Ladbrokes' share priced soared up 8.43 per cent in trading today, despite reporting that profits for the last three months more than halved to £14.3m thanks to an increased marketing spend.
The betting company announced it was spending more than 30 per cent of its net revenue on advertising to increase its customer base, which dragged profits down by 56.7 per cent.
It's a strategy that seems to be working, with a 1.6 per cent increase in over-the-counter bets, a 4.1 per cent increase in revenues from betting machines in shops, and a 5.7 per cent rise in digital gaming revenues.
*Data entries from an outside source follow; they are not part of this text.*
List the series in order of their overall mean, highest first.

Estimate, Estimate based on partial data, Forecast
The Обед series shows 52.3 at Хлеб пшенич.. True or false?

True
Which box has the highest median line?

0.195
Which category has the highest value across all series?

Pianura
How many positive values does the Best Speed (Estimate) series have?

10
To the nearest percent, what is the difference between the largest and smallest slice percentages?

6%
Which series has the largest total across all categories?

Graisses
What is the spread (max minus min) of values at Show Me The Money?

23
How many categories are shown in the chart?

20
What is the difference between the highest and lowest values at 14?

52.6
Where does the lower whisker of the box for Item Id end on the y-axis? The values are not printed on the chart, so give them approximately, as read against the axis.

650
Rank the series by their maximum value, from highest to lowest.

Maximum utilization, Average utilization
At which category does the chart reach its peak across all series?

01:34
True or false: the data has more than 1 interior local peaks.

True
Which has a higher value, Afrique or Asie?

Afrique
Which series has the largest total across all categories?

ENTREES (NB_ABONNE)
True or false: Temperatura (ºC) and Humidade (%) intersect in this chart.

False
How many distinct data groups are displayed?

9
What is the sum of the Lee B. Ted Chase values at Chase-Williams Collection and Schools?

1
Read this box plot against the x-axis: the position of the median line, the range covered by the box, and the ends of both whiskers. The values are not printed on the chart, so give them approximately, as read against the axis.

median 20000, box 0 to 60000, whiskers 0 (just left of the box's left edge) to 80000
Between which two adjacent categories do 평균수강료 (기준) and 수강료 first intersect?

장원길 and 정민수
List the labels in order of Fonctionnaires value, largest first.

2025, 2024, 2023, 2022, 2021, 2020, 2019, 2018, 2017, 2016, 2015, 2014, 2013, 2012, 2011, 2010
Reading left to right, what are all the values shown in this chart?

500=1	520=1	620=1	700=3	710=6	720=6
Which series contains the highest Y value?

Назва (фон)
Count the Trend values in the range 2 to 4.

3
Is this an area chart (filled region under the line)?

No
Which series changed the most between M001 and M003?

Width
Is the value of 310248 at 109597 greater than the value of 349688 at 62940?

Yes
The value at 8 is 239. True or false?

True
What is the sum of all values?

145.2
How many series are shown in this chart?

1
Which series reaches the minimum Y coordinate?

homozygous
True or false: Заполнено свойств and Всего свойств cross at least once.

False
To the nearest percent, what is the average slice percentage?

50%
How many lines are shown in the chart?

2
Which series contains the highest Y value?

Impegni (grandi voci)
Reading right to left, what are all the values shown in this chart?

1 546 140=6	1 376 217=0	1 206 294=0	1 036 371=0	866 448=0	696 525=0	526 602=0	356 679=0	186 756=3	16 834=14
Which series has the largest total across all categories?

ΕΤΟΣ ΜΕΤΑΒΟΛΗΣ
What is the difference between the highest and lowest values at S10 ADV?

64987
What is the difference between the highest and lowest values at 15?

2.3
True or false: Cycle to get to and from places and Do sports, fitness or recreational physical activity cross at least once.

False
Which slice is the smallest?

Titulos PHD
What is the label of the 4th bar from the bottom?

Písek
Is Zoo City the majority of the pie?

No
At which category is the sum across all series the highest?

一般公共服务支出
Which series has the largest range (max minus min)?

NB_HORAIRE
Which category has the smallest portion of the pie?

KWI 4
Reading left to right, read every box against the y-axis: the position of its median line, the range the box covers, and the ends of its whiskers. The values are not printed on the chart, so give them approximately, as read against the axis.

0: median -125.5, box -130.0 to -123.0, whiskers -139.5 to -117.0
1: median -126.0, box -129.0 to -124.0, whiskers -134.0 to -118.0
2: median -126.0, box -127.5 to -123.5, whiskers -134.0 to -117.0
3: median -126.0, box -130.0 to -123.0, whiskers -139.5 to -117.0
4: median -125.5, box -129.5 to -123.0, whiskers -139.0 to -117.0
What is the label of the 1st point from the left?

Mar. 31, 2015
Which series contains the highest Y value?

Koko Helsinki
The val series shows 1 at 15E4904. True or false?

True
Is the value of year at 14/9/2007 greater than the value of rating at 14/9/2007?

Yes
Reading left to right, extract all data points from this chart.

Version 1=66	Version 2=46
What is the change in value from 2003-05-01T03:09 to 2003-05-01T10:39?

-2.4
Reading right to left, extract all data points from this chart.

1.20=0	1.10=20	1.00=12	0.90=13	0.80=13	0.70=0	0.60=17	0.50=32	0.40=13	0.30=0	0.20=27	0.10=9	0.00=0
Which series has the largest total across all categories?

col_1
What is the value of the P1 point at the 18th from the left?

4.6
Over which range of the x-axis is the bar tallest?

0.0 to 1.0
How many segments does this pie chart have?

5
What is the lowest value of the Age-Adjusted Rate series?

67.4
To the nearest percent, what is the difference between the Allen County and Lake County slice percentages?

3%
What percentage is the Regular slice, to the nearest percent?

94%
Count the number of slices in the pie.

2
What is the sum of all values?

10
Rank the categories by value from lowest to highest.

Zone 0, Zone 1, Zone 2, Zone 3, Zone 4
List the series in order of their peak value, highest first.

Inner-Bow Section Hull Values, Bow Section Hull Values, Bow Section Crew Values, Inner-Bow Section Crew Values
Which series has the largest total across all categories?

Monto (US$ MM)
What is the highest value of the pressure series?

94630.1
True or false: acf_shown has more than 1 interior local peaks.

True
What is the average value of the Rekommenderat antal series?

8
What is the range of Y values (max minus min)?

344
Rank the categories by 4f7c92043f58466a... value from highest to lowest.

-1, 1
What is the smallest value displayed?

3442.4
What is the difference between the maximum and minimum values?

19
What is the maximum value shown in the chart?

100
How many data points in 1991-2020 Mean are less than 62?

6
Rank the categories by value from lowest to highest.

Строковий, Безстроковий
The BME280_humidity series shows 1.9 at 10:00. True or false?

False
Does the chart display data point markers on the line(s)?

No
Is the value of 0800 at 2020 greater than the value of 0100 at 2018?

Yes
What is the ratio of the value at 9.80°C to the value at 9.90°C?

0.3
Ladbrokes closed eight shops over the three months to the end of September, bringing the total for the year to 48, and adjusting for these closures the company said in-store betting increased 3.5 per cent over the period, although in store margins were down to 15.5 per cent.
Ladbrokes also said increased machine gaming duty, the introduction of 'UK point of consumption' gaming tax and lower margins weighed down the group's takings.
Revenues fell 0.7 per cent compared to the quarter last year, when the company was boosted by the football World Cup activity; Ladbrokes said that without the effects of the World Cup revenues would have been up two per cent this year.
A 17.5 per cent increase in the bets staked on football made up for a quiet September for horse-racing.
The company is currently awaiting CMA clearance for its £2.3bn merger with Gala Coral, for which it has raised £1.35bn in debt.
Jim Mullen, Ladbrokes' chief executive, said:
It is early in our journey, but today’s results reflect positive initial progress. Operating profit as expected is down reflecting continued headwinds from higher taxation as well as our increased marketing spend to build our customer base.
The proposed merger with Coral is on track and, after raising £1.35bn bank debt to finance the merged group, we will shortly be issuing the shareholder circular. The CMA work is progressing but there is no material news that we can share on this today.